Every practical software development methodology will result in vulnerabilities. The thought that “Oh, security needs to go sign off on all this and then it will be magically safe,” isn’t necessarily true. We still ship code that has bugs in it all the time. So, instead of focusing on sign-off and control, a security team in a DevOps environment needs to focus on the ability to respond quickly. The security team needs to reduce that time from weeks to days to hours to minutes just as the developers have reduced deployment time.
In my experience working in Waterfall methodologies, the SysOps team deploys code to production after a number of months, and then more often than not everything breaks. Then, some part of the system is down for about 48 hours while everyone’s running around and trying to figure out what went wrong. This is because when you release only once or twice a year, changing the application is incredibly complex. Imagine building an airliner without ever testing any of the components along the way but just throwing them together and then trying to fly and test the entire thing at once.
The same approach occurs with security. When an (inevitable) critical vulnerability is discovered that requires an emergency patch, it’s an organizational nightmare to get that patch to production because it’s not part of the normal deployment schedule. For example, when I was at Etsy, we were working with a third-party vendor to fix a Cross-Site Scripting (XSS) vulnerability in the main page of its application. The vendor’s CTO got on the thread and told us, “We understand how serious this is to you. We will rush an emergency fix in six weeks." Because the vendor was still in a Waterfall methodology, this timeframe was the fastest it could ship a trivial one-line fix to its application. Although a response time like six weeks used to be considered normal in the industry, in the shift to the DevOps/cloud world, customer expectations are rapidly shifting to require the ability to respond to security issues quicker and quicker.
However, after the security team at Etsy shifted to a DevOps-friendly model, deploying every day and developing and iterating on production made fixing security issues much easier, too. When an issue occurs that your security team needs to address, you can just do it. When you’re already deploying every day, there’s no such thing as an out-of-band patch. Releasing the patch is just another deploy.

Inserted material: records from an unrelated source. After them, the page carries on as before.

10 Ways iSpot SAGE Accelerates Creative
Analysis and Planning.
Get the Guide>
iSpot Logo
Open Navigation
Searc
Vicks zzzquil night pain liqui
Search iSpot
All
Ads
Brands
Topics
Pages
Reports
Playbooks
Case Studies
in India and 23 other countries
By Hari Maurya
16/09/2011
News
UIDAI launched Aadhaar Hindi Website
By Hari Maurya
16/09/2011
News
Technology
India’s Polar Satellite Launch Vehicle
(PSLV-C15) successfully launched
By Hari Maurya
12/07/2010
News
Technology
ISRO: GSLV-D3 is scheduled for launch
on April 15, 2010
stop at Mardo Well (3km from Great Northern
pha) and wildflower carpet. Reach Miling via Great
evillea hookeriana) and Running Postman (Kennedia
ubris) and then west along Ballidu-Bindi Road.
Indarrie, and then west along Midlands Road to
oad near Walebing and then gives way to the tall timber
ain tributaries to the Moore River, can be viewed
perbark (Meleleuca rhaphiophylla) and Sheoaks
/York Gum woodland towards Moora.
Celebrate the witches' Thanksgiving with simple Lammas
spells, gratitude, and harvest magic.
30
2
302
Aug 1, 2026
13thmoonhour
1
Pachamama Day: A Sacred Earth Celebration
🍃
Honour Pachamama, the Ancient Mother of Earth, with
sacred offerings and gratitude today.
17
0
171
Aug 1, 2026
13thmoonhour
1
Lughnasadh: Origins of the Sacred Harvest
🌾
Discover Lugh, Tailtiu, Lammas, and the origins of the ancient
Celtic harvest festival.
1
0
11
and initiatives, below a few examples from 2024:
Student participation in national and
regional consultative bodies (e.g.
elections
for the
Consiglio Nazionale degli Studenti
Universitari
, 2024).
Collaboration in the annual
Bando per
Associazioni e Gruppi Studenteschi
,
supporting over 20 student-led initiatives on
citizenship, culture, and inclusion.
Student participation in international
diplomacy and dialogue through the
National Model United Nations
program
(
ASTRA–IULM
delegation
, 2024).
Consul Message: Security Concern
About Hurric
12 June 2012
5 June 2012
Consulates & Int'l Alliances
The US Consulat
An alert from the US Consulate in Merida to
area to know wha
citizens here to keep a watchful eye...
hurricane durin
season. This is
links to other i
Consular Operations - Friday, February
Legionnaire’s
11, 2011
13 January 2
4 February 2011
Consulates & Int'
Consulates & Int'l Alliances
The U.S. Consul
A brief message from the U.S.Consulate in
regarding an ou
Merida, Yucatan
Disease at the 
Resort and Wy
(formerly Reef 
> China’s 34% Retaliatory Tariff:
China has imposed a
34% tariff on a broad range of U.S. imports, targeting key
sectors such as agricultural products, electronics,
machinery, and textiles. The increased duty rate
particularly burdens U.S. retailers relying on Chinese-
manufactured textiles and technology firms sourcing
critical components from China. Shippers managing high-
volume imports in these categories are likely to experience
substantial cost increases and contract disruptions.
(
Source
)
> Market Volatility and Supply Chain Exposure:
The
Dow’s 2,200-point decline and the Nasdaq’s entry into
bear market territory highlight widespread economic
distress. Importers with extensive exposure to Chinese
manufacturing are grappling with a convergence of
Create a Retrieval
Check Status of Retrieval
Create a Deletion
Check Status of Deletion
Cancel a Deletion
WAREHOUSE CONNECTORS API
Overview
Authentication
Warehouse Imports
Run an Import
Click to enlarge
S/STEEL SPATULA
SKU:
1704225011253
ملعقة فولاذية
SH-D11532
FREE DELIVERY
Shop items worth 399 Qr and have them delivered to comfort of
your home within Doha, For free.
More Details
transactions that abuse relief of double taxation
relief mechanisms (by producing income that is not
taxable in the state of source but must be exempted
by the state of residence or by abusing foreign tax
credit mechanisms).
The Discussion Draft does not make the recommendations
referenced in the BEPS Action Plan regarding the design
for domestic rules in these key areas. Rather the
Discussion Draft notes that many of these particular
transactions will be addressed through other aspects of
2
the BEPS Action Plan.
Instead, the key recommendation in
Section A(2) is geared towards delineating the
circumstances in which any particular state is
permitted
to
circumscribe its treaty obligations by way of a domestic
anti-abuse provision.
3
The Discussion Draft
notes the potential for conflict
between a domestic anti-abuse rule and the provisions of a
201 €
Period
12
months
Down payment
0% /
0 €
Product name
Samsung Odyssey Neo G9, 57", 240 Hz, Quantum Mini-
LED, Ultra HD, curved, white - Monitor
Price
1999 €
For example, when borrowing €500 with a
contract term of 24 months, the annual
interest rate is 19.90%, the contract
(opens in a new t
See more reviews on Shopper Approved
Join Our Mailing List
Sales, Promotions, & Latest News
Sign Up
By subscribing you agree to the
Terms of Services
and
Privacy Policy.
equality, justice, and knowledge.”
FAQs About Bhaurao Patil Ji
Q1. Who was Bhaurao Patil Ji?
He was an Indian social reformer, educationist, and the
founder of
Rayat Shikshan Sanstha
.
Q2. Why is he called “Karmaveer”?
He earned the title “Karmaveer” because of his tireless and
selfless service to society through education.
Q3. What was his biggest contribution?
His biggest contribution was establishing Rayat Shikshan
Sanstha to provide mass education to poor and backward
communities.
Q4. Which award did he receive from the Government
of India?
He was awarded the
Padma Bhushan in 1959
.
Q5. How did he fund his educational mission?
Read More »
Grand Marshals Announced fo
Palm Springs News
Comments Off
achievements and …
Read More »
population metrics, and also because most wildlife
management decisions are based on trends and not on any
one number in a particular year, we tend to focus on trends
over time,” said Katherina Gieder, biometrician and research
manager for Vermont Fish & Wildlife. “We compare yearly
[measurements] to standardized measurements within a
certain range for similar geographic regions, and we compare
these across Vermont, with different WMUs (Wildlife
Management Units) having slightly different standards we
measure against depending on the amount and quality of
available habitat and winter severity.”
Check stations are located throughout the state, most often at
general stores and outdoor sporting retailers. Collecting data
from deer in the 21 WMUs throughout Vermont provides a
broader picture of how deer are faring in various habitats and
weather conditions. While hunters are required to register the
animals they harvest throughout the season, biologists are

If you stop reading at this point and take only one thing from this report, I hope it is the lesson that took me a long time to learn as a Chief Information Security Officer (CISO) going through the shift to DevOps/cloud: the goal of a modern security team adapts from being a gatekeeper to focusing on making the rest of the organization security self-sufficient.
1 The Oregon Trail was an educational video game in which the player assumed the role of a wagon train leader traveling from Missouri to Oregon in 1848. The game was popular in the 1980s and 1990s.